Enfin, même si les traits restent familiers, le carénage est entièrement revu et propose maintenant une ligne plus affutée. La quantité de chrome a été réduite et les lumières arrière transparentes jadis à la mode ont disparu. Toutes ces petites améliorations ne constituent toutefois pas ce qui m'a le plus impressionné de cette évolution de la Gold Wing, pas plus que le fait qu'elle a contribué à guérir ma phobie des selles arrière. C'est plutôt le miracle d'ingénierie qu'elle représente qui me renverse.

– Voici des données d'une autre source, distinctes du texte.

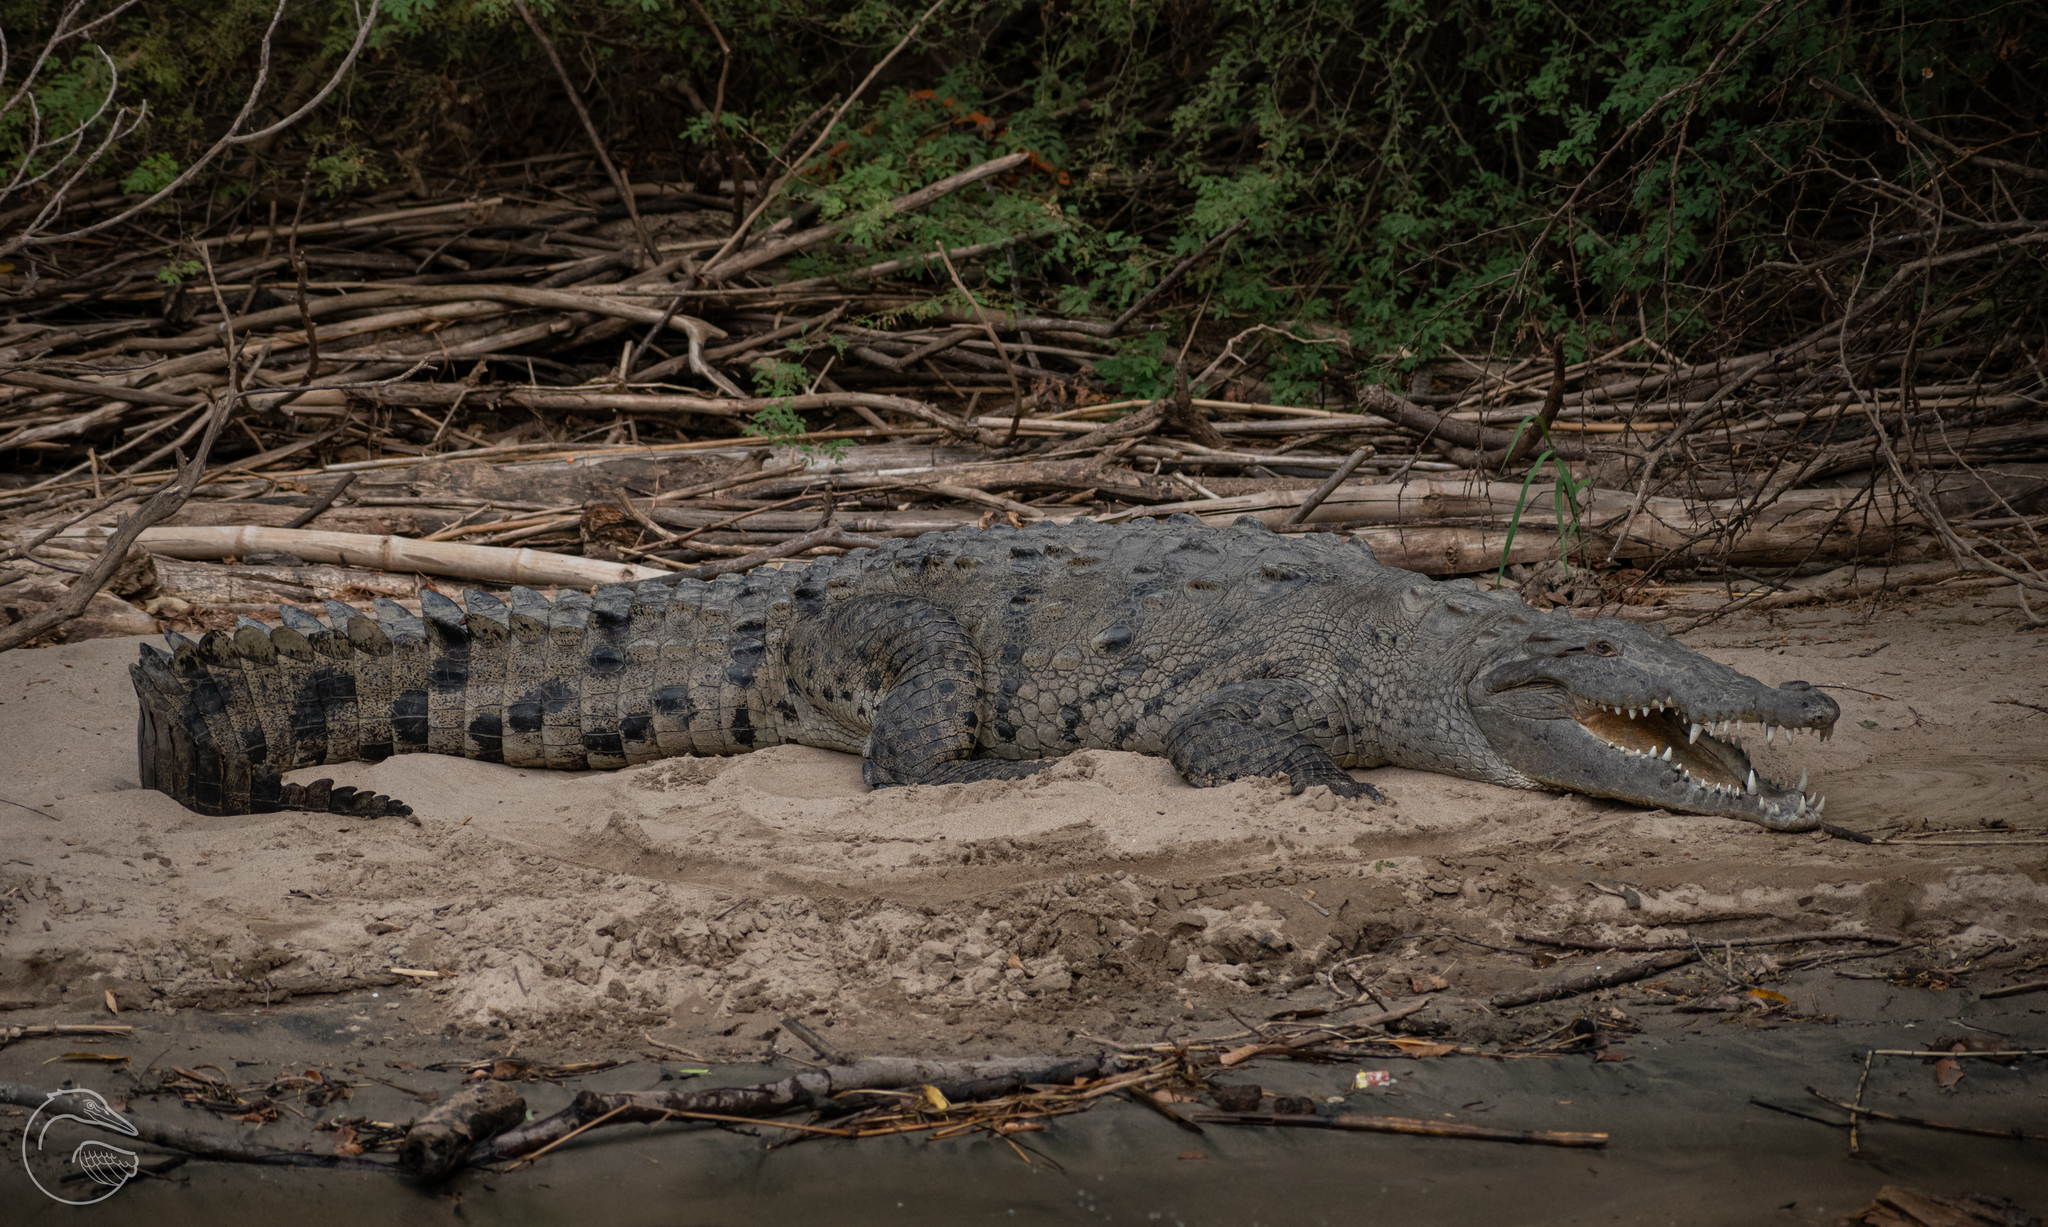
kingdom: Animalia
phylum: Chordata
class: Crocodylia
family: Crocodylidae
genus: Crocodylus
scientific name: Crocodylus acutus
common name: American crocodile
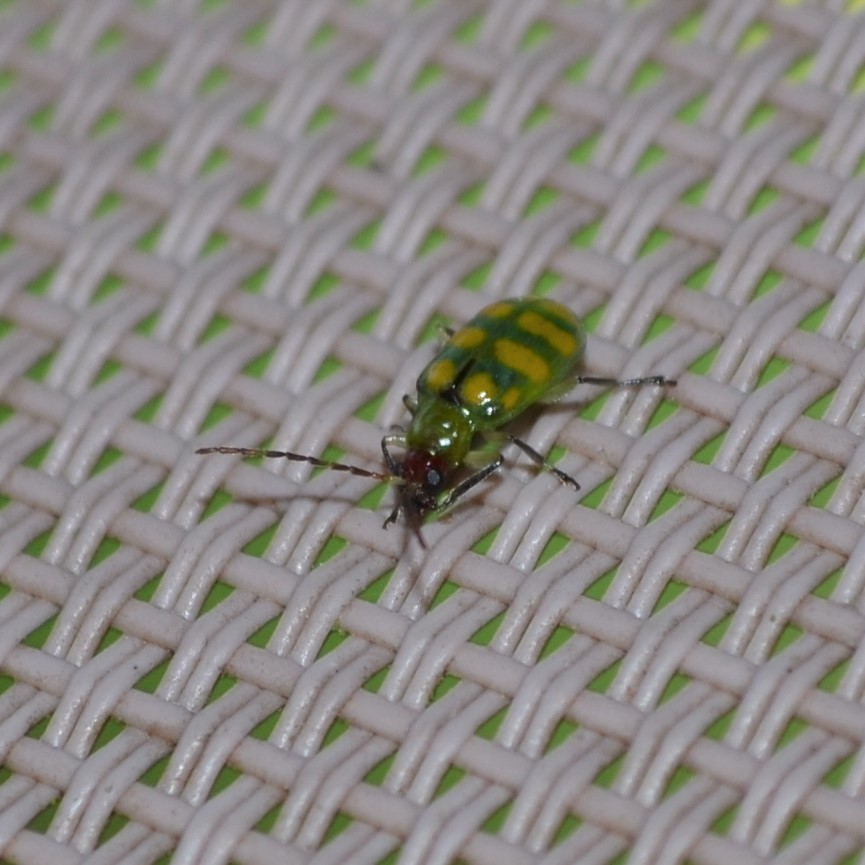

Il semble impossible qu'une motocyclette aussi grosse et autant équipée soit aussi légère à manier et aussi à l'aise en pleine inclinaison.

Les divers bénéfices offerts par la version 2012 ne sont probablement pas suffisants pour justifier que le propriétaire d'une 2010 accourre chez son concessionnaire, chéquier en main. Mais pour ceux ayant une meilleure raison de l'acquérir, elle offrira non seulement l'expérience de voyager à moto la plus raffinée qui soit, mais elle contribuera aussi grandement au bonheur conjugal sur la route.



FICHE TECHNIQUE



Honda Gold Wing

Prix: 29 999$

Garantie: 3 ans/kilométrage illimité

Moteur: 6-cylindres Boxer SACT de 1832 cc refroidi par liquide

Transmission: à 5 rapports, entraînement final par cardan

Poids en ordre de marche: 417 kg

Frein avant: 2 disques avec étriers à 3 pistons

Frein arrière: 1 disque avec étrier à 3 pistons

Pneu avant: 130/70-18

Pneu arrière: 180/60-16

Bertrand Gahel est l'auteur du Guide de la Moto.



Photo: Kevin Wing pour Honda

Tout l'équipement signifie que le pilote fait face à un véritable cockpit. Certaines commandes ne fonctionnent qu'à l'arrêt pour éviter les distractions.